Items from a data source
_____

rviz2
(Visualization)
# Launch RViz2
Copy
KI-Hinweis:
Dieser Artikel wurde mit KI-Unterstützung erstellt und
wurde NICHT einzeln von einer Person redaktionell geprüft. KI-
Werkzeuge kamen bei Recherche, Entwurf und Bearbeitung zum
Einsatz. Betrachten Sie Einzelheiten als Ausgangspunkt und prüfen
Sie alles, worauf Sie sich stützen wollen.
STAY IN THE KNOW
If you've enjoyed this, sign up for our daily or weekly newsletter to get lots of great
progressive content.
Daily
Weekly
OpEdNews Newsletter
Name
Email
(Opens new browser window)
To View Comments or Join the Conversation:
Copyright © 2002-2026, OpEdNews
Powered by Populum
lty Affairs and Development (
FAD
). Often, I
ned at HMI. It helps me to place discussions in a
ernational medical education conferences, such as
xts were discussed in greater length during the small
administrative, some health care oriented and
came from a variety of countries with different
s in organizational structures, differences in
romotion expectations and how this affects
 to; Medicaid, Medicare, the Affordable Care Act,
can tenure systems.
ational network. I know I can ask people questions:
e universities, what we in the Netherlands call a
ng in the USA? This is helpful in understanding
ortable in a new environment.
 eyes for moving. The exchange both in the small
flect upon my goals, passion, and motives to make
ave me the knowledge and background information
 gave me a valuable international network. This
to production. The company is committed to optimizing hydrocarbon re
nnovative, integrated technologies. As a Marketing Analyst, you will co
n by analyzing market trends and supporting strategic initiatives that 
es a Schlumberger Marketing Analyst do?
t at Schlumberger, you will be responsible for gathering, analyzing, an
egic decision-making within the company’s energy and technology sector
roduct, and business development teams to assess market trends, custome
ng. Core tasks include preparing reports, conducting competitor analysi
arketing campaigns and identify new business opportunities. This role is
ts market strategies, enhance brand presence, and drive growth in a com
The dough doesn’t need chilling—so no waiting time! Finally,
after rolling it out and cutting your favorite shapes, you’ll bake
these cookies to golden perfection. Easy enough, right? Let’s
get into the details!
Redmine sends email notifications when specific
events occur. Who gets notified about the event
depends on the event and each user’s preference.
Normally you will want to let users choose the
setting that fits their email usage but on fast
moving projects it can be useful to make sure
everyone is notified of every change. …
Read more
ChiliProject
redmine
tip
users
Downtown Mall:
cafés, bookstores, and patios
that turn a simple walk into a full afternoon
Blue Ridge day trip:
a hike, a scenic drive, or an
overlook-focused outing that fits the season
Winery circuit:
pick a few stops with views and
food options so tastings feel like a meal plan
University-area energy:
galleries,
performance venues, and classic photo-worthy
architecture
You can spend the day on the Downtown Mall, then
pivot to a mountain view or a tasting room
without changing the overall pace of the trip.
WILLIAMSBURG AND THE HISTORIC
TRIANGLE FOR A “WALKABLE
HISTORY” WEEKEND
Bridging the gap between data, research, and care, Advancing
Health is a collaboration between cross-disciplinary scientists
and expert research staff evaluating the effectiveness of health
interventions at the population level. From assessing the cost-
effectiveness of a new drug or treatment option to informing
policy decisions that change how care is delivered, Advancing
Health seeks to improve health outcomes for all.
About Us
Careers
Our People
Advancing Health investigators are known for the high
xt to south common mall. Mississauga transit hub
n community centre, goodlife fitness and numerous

_____

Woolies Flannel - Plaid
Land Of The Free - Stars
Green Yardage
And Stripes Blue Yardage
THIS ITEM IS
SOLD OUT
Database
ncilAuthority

_____

Required work
An exact, complete copy of the lines above from the one with "n by analyzing" through the one with "egic decision-making within" is the whole answer.

Problem solution
n by analyzing market trends and supporting strategic initiatives that 
es a Schlumberger Marketing Analyst do?
t at Schlumberger, you will be responsible for gathering, analyzing, an
egic decision-making within the company’s energy and technology sector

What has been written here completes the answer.